The annual European Innovation Scoreboard (EIS) provides a comparative assessment of research and innovation performance and the relative strengths and weaknesses of national research and innovation systems. It covers the EU Member States as well as Iceland, Israel, the Former Yugoslav Republic of Macedonia, Norway, Serbia, Switzerland, Turkey, and Ukraine. The EIS allows policy-makers to assess relative strengths and weaknesses, track progress, and identify priority areas to boost innovation performance.
In the recently released 2018 edition of the scoreboard, Ireland is positioned ahead of European average, with Small and Medium Enterprises and positive employment trends recognized by the EU. Ireland moved up to ninth place in the European Innovation Scoreboard 2018, a ranking of Europe’s most innovative countries, published by the European Commission. This year’s scoreboard reports that Ireland’s innovation performance has improved 8.5% since 2010, ahead of the overall European average of 5.8%.
The EIS ranks all 28 EU member states and a select number of non-members based on research and innovation performance. The European Commission ranks countries under four categories: innovation leaders, strong innovators, moderate innovators, and modest innovators.
The scoreboard recognized Ireland for innovative SMEs; employment impacts, particularly increased employment in knowledge-intensive areas and fast-growing companies; and sales impacts, or the economic impact of high-tech and innovative activities and exports. Sweden led the 2018 rankings as an innovation leader.

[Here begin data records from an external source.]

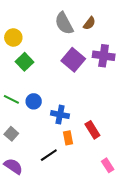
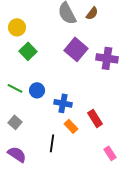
purple cross: (104, 56) -> (107, 58), moved
orange rectangle: (68, 138) -> (71, 126), turned -32
black line: (49, 155) -> (52, 143), turned -48

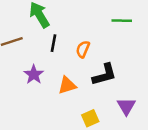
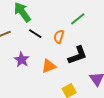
green line: (122, 21) -> (78, 19), moved, turned -35
black line: (54, 43) -> (35, 34), turned -64

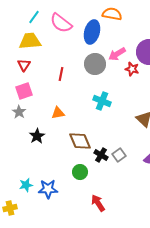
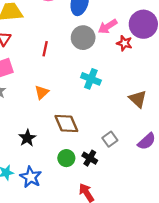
orange triangle: (58, 113) -> (42, 92), turned -32
black star: (37, 136) -> (27, 138), moved
black cross: (101, 155) -> (90, 158), moved
blue star: (48, 189) -> (31, 177), turned 30

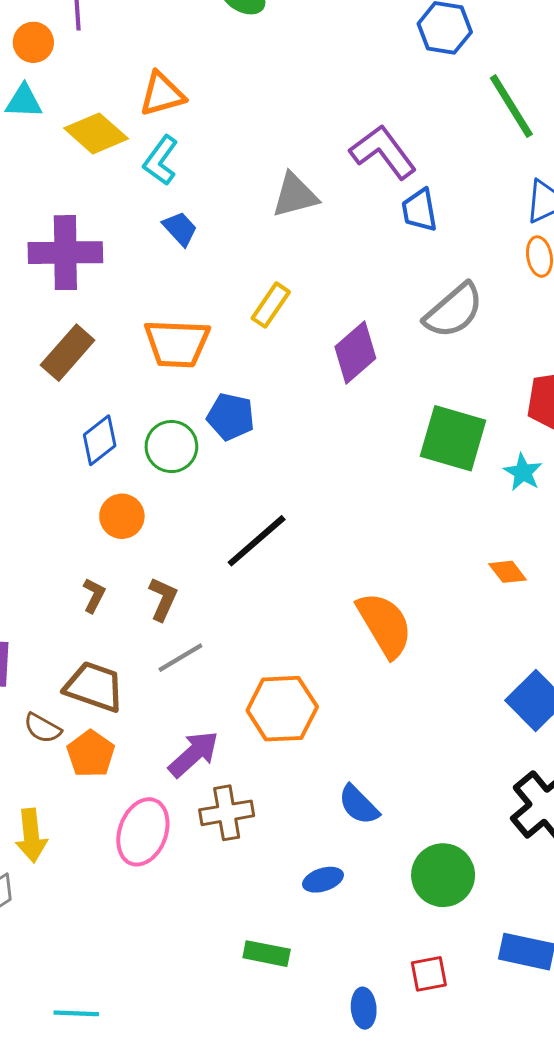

Earlier this year, Ireland moved up three places to rank 13th in the Bloomberg Innovation Index 2018, a list of the world’s most innovative countries. The rankings confirm Ireland’s growing reputation for innovation, a key source of competitive advantage for companies established in the country.
Enterprise Ireland, the national export agency, has 14 Technology Centers, 15 Technology Gateways and 12 Science Foundation Research Centers, which focus on cutting-edge areas including big data, pharmaceuticals, medical devices, digital content, nanotechnology, sustainable food, smart technologies and marine renewable energy.
In each of these centers, scientists and engineers work in partnership with academia and industry to pursue crucial research questions with commercial potential. The Irish Government supports these activities, as it builds on two decades of investment in science and technology with the implementation of its Innovation 2020 strategy.